> [What you will do] Please set out every line of text from the entries below as a numbered list, skipping any blank lines. Leave the pictures out of your answer.

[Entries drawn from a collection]
*****

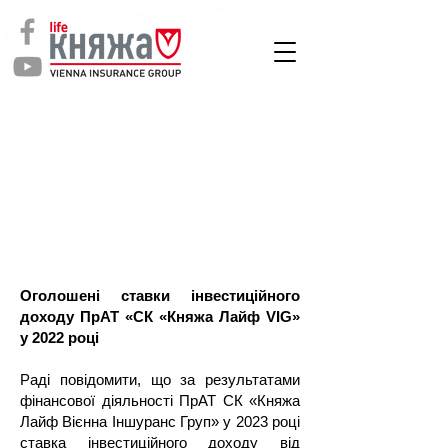
СТРАХУВАННЯ
ЖИТТЯ
Оголошені ставки інвестиційного
доходу ПрАТ «СК «Княжа Лайф VIG»
у 2022 році
Раді повідомити, що за результатами
фінансової діяльності ПрАТ СК «Княжа
Лайф Вієнна Іншуранс Груп» у 2023 році
ставка інвестиційного доходу від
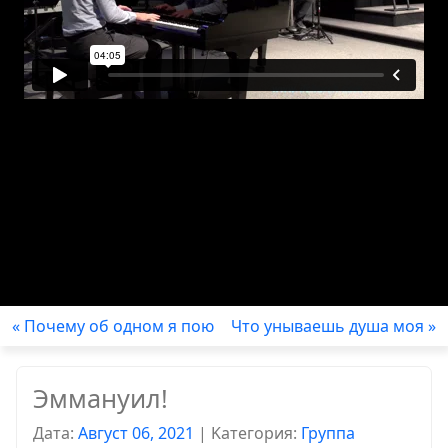
« Почему об одном я пою
Что унываешь душа моя »
Эммануил!
Дата:
Август 06, 2021
|
Kатегория:
Группа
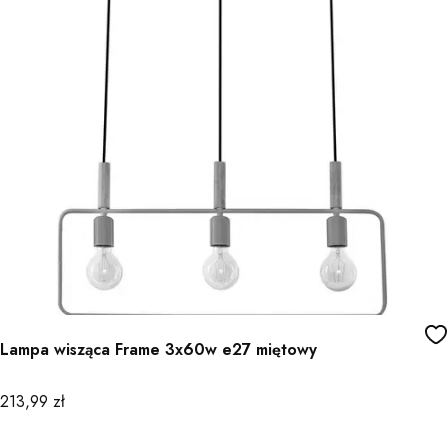
Lampa wisząca Frame 3x60w e27 miętowy
Cena
213,99 zł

*****

> [Reply]
1. СТРАХУВАННЯ
2. ЖИТТЯ
3. Оголошені ставки інвестиційного
4. доходу ПрАТ «СК «Княжа Лайф VIG»
5. у 2022 році
6. Раді повідомити, що за результатами
7. фінансової діяльності ПрАТ СК «Княжа
8. Лайф Вієнна Іншуранс Груп» у 2023 році
9. ставка інвестиційного доходу від
10. « Почему об одном я пою
11. Что унываешь душа моя »
12. Эммануил!
13. Дата:
14. Август 06, 2021
15. |
16. Kатегория:
17. Группа
18. Lampa wisząca Frame 3x60w e27 miętowy
19. Cena
20. 213,99 zł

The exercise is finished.